Pescara. Light and black Opere di Giancarlo Micaroni

7 Giugno 2015 08:500 commentiViews: 4

 

Domenica 7 giugno 2015, ore 19.00, piazza Michele Muzii 19, Pescara

Ad un anno dal successo della mostra allestita nella galleria Pescara Art Evolution, Giancarlo Micaroni presenta i suoi ultimi lavori nello spazio espositivo di piazza Michele Muzii. Domani evento unico a cura di Renato Rotunno.

Che alla radice dell’umana sete di arte ci sia il bisogno di emozioni non è una novità. Semmai sorprende che – dopo tutto il già fatto e già visto  capiti ancora di provarle. Ma se è vero che la funzione dell’artista è regalarci emozioni, dal pennello di Giotto alla pala di Duchamp, è anche vero che non è l’unica. L’arte offre nuovi stimoli e punti di vista; chiavi e suggestioni altrimenti ignorate, mimetizzate nel nostro vivere quotidiano. Prendiamo un palazzo o un ponte di una città qualsiasi, piccola, media, grande. Immaginiamo che sia possibile radiografare l’anima di quei manufatti: il risultato rimanda a altre epoche, altri fasti, altri usi; la radiografia del ponte racconta le storie delle persone che lo attraversano. Guardare le fotografie di Giancarlo Micaroni produce esattamente questo effetto, permettendoci di cogliere sfumature ed essenza di ciò che ci circonda. Statico o in movimento, l’oggetto dello scatto prende vita fino a disegnare l’eterno fluire delle cose. In queste lastre di anime ci sono cose grandi o piccolissime, e tutte sono dettagli dell’insieme che ci ospita.

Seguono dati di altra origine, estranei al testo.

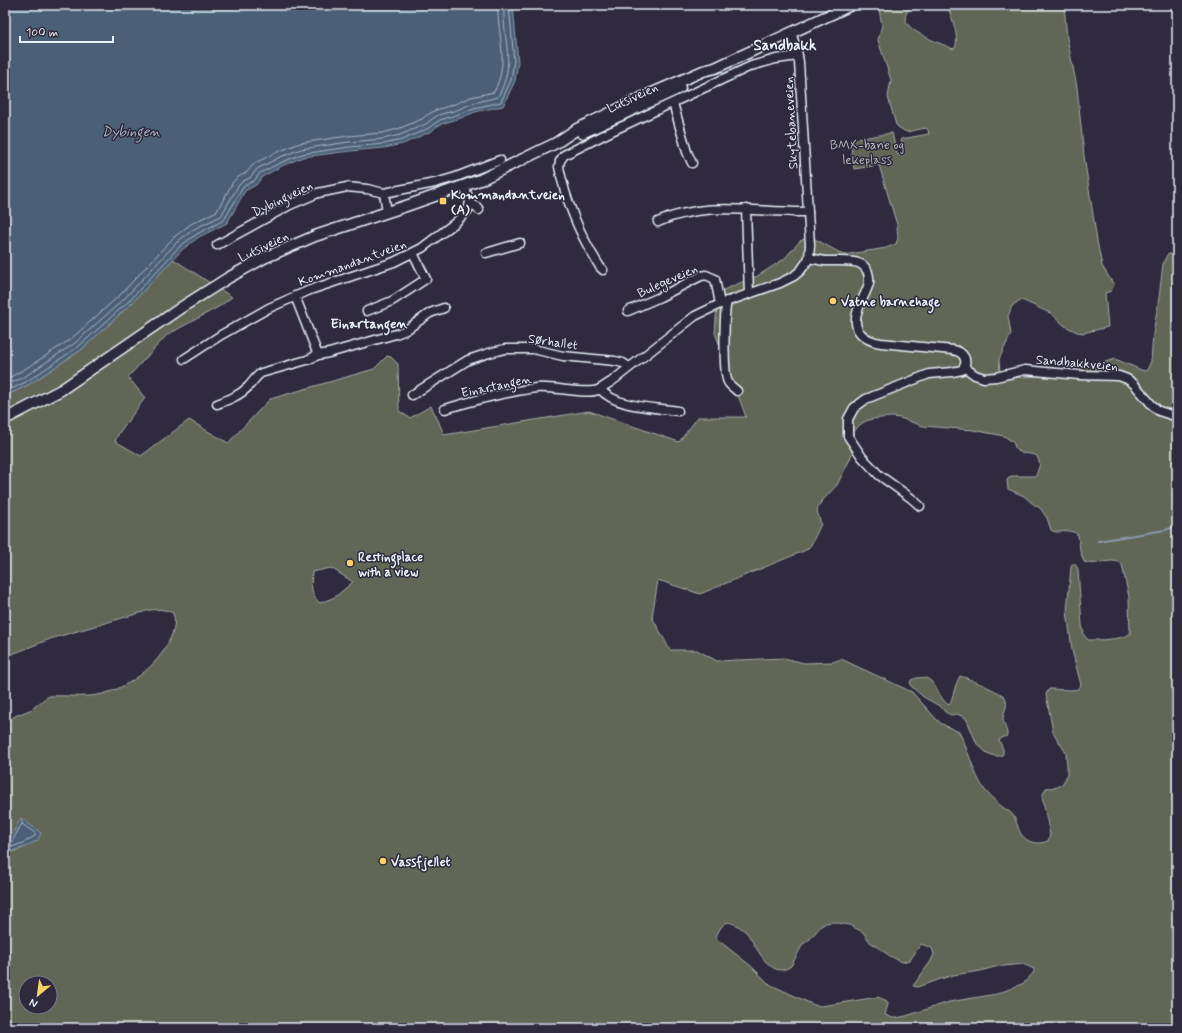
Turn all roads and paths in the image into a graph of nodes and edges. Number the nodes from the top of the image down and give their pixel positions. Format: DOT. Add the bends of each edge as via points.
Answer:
graph roads {
  1 [pos="851,5"];
  2 [pos="791,32"];
  3 [pos="798,56"];
  4 [pos="673,103"];
  5 [pos="500,160"];
  6 [pos="692,163"];
  7 [pos="464,186"];
  8 [pos="384,193"];
  9 [pos="470,204"];
  10 [pos="746,209"];
  11 [pos="479,210"];
  12 [pos="387,212"];
  13 [pos="808,212"];
  14 [pos="658,222"];
  15 [pos="520,243"];
  16 [pos="217,245"];
  17 [pos="413,253"];
  18 [pos="486,253"];
  19 [pos="809,258"];
  20 [pos="603,270"];
  21 [pos="749,294"];
  22 [pos="295,296"];
  23 [pos="724,303"];
  24 [pos="444,308"];
  25 [pos="367,311"];
  26 [pos="628,311"];
  27 [pos="318,355"];
  28 [pos="184,359"];
  29 [pos="629,367"];
  30 [pos="964,367"];
  31 [pos="600,389"];
  32 [pos="736,391"];
  33 [pos="412,395"];
  34 [pos="217,404"];
  35 [pos="445,409"];
  36 [pos="678,411"];
  37 [pos="1177,417"];
  38 [pos="5,419"];
  39 [pos="920,506"];
  1 -- 2 [label="main road, Lutsiveien"];
  2 -- 3 [label="street, Skytebaneveien"];
  2 -- 7 [label="main road, Lutsiveien" via="715,68 705,76 663,97 597,127 556,142"];
  3 -- 4 [label="street" via="755,65"];
  3 -- 13 [label="street, Skytebaneveien"];
  4 -- 6 [label="street"];
  4 -- 20 [label="street" via="567,152 560,161 561,175 574,216 587,245"];
  5 -- 8 [label="street, Dybingveien" via="449,179"];
  7 -- 9 [label="street"];
  7 -- 12 [label="main road, Lutsiveien"];
  8 -- 12 [label="street"];
  8 -- 16 [label="street, Dybingveien" via="347,187 318,193 290,205"];
  9 -- 11 [label="street"];
  9 -- 17 [label="street, Kommandantveien" via="456,224"];
  10 -- 13 [label="street"];
  10 -- 14 [label="street" via="694,212 675,215"];
  10 -- 21 [label="street"];
  12 -- 38 [label="main road, Lutsiveien" via="315,236 247,267 182,307 62,390"];
  13 -- 19 [label="street, Skytebaneveien"];
  15 -- 18 [label="street"];
  17 -- 22 [label="street, Kommandantveien"];
  17 -- 25 [label="street" via="426,278 397,298"];
  19 -- 21 [label="street" via="801,270 789,278"];
  19 -- 30 [label="street" via="855,262 866,268 869,283 855,321 858,331 866,339 881,343 956,350 964,356"];
  21 -- 23 [label="street"];
  22 -- 27 [label="street, Kommandantveien"];
  22 -- 28 [label="street, Kommandantveien" via="269,308"];
  23 -- 26 [label="street, Bulegeveien" via="715,279 706,275"];
  23 -- 29 [label="street" via="695,316"];
  23 -- 32 [label="street" via="726,372 728,383"];
  24 -- 27 [label="street" via="430,313 403,332"];
  27 -- 34 [label="street" via="261,373 240,394"];
  29 -- 31 [label="street"];
  29 -- 33 [label="street, Sørhallet" via="615,361 563,356 533,349 506,349 468,360"];
  30 -- 37 [label="street, Sandbakkveien" via="984,378 1025,370 1119,376 1134,384 1159,411"];
  30 -- 39 [label="street" via="956,372 929,374 866,399 854,408 848,419 848,436 862,457 879,475"];
  31 -- 35 [label="street, Einartangen" via="592,391 538,388"];
  31 -- 36 [label="street" via="626,403"];
}
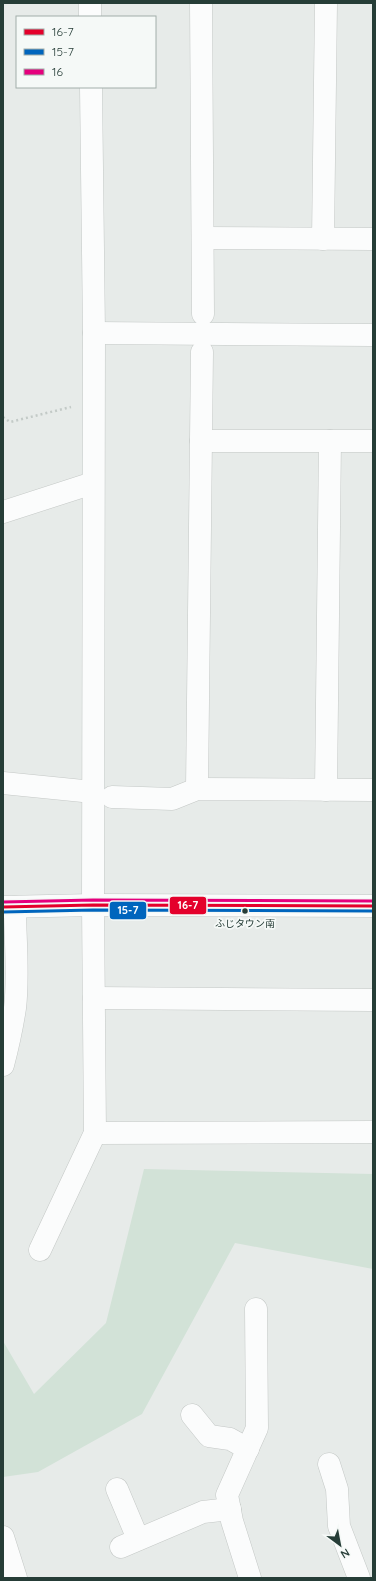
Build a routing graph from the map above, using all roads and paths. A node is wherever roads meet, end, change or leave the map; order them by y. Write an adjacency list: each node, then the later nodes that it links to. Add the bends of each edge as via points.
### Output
1 (90, 3): 4 (street)
2 (202, 3): 6 (street)
3 (326, 3): 7 (street)
4 (90, 16)
5 (91, 88): 10 (street)
6 (203, 238): 7 (street); 9 (street)
7 (323, 239): 8 (street)
8 (373, 239)
9 (203, 314)
10 (94, 333): 11 (street); 18 (street)
11 (373, 335)
12 (202, 352): 15 (street)
13 (74, 406): 14 (path, via 10,422)
14 (3, 418)
15 (201, 441): 16 (street); 21 (street)
16 (330, 441): 17 (street); 22 (street)
17 (373, 441)
18 (93, 483): 19 (street); 24 (street)
19 (3, 512)
20 (3, 783): 24 (street)
21 (197, 789): 22 (street); 24 (street, via 172,799)
22 (326, 790): 23 (street)
23 (373, 790)
24 (102, 794): 25 (street)
25 (93, 905): 26 (street); 27 (street); 28 (street)
26 (373, 906)
27 (9, 907): 30 (street, via 16,976 15,1006)
28 (94, 998): 29 (street); 32 (street)
29 (373, 1000)
30 (3, 1065)
31 (373, 1132): 32 (street)
32 (95, 1133): 33 (street)
33 (40, 1250)
34 (256, 1309): 36 (street, via 257,1428)
35 (192, 1415): 36 (street, via 209,1436 230,1439)
36 (248, 1449): 39 (street, via 227,1495)
37 (329, 1464): 43 (street, via 337,1489 339,1526)
38 (117, 1488): 39 (street, via 129,1543 204,1512)
39 (230, 1508): 42 (street)
40 (3, 1537): 41 (street)
41 (16, 1578)
42 (250, 1578)
43 (359, 1578)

E’ Pescara, ma è anche il mondo. Poi, qua e là, le persone: anche la loro anima emerge dal bianco e nero, movimenti del corpo e moti interiori. Di nero e di luce sono le immagine catturate in un fotografare compulsivo, eppure aggraziato, di ciò che forse non vediamo. Elaborata secondo la visione dell’artista pescarese, la realtà è la stessa o una ulteriore, in cui una linea viene oscurata per lasciare che un’altra emerga. Micaroni mostra ciò che vede e che vuole farci vedere, o forse ciò che davvero andrebbe visto.

Dopo “L’ora degli altri”, immagini fotografiche di corpi e volti “invisibili” cristallizzati alla fermata dell’autobus, Micaroni prosegue il suo percorso con “Light and black”, una nuova serie di scatti rielaborati e presentati in un evento unico domenica 7 giugno. Nell’epoca dell’infinita riproducibilità dell’arte – e la fotografia ne è il massimo esempio – Micaroni ferma il tempo dandoci un solo giorno e un’unica irripetibile occasione per vedere i sui ultimi lavori, uno dei quali è stato appena pubblicato nel prestigioso album di Fine Art Tokio.